Sacramento City Council approves Curtis Park project
rlillis@sacbee.com
Published Wednesday, Sep. 29, 2010
After years of tense neighborhood meetings, more than 140 changes to the proposal and threats of a lawsuit, the Curtis Park Village development project received City Council approval to move forward Tuesday night.
Following another in a long line of contentious hearings on the city's second-largest infill development project, the council voted unanimously to allow developer Paul Petrovich to begin development work on the 72-acre site.
Petrovich, the developer behind the R Street Market in midtown, hopes to complete his ongoing task of removing thousands of cubic yards of toxic soil from the former Union Pacific railyard by next year.
He said he has state Proposition 1C funding available to begin placing infrastructure on the site and could begin construction on buildings by the end of next year.
The proposal calls for 129 single-family homes, 45 brownstone residences, 248 multifamily homes and 259,000 square feet of commercial, retail and office space.
The land sits in a wedge between the leafy Curtis Park neighborhood and Sacramento City College, just north of Sutterville Road.
Petrovich said the $211 million project would pump $2.5 million in property taxes and $900,000 in sales taxes into the city's coffers each year, in addition to $32 million worth of building fees.
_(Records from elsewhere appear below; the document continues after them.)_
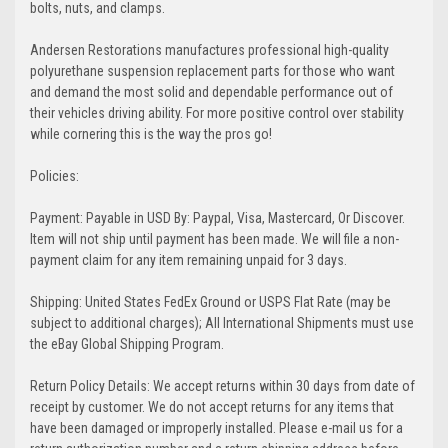
bolts, nuts, and clamps.
Andersen Restorations manufactures professional high-quality
polyurethane suspension replacement parts for those who want
and demand the most solid and dependable performance out of
their vehicles driving ability. For more positive control over stability
while cornering this is the way the pros go!
Policies:
Payment: Payable in USD By: Paypal, Visa, Mastercard, Or Discover.
Item will not ship until payment has been made. We will file a non-
payment claim for any item remaining unpaid for 3 days.
Shipping: United States FedEx Ground or USPS Flat Rate (may be
subject to additional charges); All International Shipments must use
the eBay Global Shipping Program.
Return Policy Details: We accept returns within 30 days from date of
receipt by customer. We do not accept returns for any items that
have been damaged or improperly installed. Please e-mail us for a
It will also create 2,000 construction jobs.
"People in this city are committed to smart growth and this is a good project that is going to be a great project," said Councilwoman Lauren Hammond, who has brokered disagreements between Petrovich and neighborhood activists for years.
The project has been the focus of more than 200 neighborhood meetings, a 2,100- page environmental impact report and hours of debate before the planning commission and City Council.
Over the course of the seven years Petrovich has been involved the project, the developer said he has made 42 changes at the request of the Sierra Curtis Neighborhood Association, the active community group representing the Curtis Park neighborhood.
The group still opposed elements of the project going into Tuesday night, but last-minute changes eased some of those concerns.
Chief among the challenges by the neighborhood association was the notion that Petrovich might store some toxic soil under a 7-acre park in the development. That possibility had led the group to threaten a lawsuit.
However, Petrovich agreed not to store contaminated soil beneath the park if no legal challenge was filed. The most toxic of the soil is being shipped to Utah, while other contaminated dirt will be placed in a 16-foot-deep trough beneath the main street of the development.
As a result of the last-minute agreement, neighborhood association president Rosanna Herber said it was "very unlikely we will sue."
The council also agreed to prohibit vehicle traffic onto an extension of 10th Avenue into the project – leaving it open only to bicycle and pedestrian traffic – addressing another concern of the neighborhood association.
"I don't think this is the best we could have done, but I do think it's acceptable (as long as toxic soil is not placed beneath the park)," Herber said.
Other groups, including the Land Park Community Association and the Sacramento Area Council of Governments, had already signed off on their support of the project.
At his weekly press conference earlier in the day, Mayor Kevin Johnson said Petrovich "has done a lot that's proactive to meet the concerns of the community."
While the council approved the design guidelines of the project, more specific project details will go back to the city planning commission and planning director in the future.